## Input for this task
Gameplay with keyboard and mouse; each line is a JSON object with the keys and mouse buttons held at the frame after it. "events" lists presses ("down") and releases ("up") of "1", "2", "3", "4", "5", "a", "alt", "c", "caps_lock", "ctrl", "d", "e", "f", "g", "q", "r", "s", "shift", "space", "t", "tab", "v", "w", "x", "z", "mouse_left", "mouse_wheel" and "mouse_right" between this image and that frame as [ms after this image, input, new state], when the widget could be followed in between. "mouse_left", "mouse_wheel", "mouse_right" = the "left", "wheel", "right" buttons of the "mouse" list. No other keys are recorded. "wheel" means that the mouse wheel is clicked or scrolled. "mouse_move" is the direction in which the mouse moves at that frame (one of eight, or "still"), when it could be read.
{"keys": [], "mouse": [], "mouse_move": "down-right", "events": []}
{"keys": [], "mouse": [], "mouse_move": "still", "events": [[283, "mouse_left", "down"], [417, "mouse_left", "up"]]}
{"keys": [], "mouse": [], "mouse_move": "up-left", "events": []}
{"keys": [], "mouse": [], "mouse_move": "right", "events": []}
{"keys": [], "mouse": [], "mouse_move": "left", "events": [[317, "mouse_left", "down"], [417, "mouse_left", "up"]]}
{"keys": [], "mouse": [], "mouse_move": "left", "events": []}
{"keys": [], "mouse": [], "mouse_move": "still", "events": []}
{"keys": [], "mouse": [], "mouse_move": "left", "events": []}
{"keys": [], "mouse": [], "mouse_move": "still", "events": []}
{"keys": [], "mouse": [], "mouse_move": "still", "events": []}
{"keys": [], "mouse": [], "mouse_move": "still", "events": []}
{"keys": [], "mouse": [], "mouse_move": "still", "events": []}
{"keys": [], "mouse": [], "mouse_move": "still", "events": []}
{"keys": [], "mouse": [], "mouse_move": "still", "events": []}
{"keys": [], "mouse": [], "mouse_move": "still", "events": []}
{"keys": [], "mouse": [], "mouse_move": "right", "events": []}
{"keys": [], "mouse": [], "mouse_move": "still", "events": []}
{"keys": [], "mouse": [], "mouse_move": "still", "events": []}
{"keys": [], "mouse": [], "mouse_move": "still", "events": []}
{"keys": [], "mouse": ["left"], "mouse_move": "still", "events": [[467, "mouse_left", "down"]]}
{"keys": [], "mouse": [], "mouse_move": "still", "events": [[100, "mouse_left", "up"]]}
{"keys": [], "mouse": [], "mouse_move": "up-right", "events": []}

## What needs to be done
Word for word, restate the entries that appear above.

## Your response
Gameplay with keyboard and mouse; each line is a JSON object with the keys and mouse buttons held at the frame after it. "events" lists presses ("down") and releases ("up") of "1", "2", "3", "4", "5", "a", "alt", "c", "caps_lock", "ctrl", "d", "e", "f", "g", "q", "r", "s", "shift", "space", "t", "tab", "v", "w", "x", "z", "mouse_left", "mouse_wheel" and "mouse_right" between this image and that frame as [ms after this image, input, new state], when the widget could be followed in between. "mouse_left", "mouse_wheel", "mouse_right" = the "left", "wheel", "right" buttons of the "mouse" list. No other keys are recorded. "wheel" means that the mouse wheel is clicked or scrolled. "mouse_move" is the direction in which the mouse moves at that frame (one of eight, or "still"), when it could be read.
{"keys": [], "mouse": [], "mouse_move": "down-right", "events": []}
{"keys": [], "mouse": [], "mouse_move": "still", "events": [[283, "mouse_left", "down"], [417, "mouse_left", "up"]]}
{"keys": [], "mouse": [], "mouse_move": "up-left", "events": []}
{"keys": [], "mouse": [], "mouse_move": "right", "events": []}
{"keys": [], "mouse": [], "mouse_move": "left", "events": [[317, "mouse_left", "down"], [417, "mouse_left", "up"]]}
{"keys": [], "mouse": [], "mouse_move": "left", "events": []}
{"keys": [], "mouse": [], "mouse_move": "still", "events": []}
{"keys": [], "mouse": [], "mouse_move": "left", "events": []}
{"keys": [], "mouse": [], "mouse_move": "still", "events": []}
{"keys": [], "mouse": [], "mouse_move": "still", "events": []}
{"keys": [], "mouse": [], "mouse_move": "still", "events": []}
{"keys": [], "mouse": [], "mouse_move": "still", "events": []}
{"keys": [], "mouse": [], "mouse_move": "still", "events": []}
{"keys": [], "mouse": [], "mouse_move": "still", "events": []}
{"keys": [], "mouse": [], "mouse_move": "still", "events": []}
{"keys": [], "mouse": [], "mouse_move": "right", "events": []}
{"keys": [], "mouse": [], "mouse_move": "still", "events": []}
{"keys": [], "mouse": [], "mouse_move": "still", "events": []}
{"keys": [], "mouse": [], "mouse_move": "still", "events": []}
{"keys": [], "mouse": ["left"], "mouse_move": "still", "events": [[467, "mouse_left", "down"]]}
{"keys": [], "mouse": [], "mouse_move": "still", "events": [[100, "mouse_left", "up"]]}
{"keys": [], "mouse": [], "mouse_move": "up-right", "events": []}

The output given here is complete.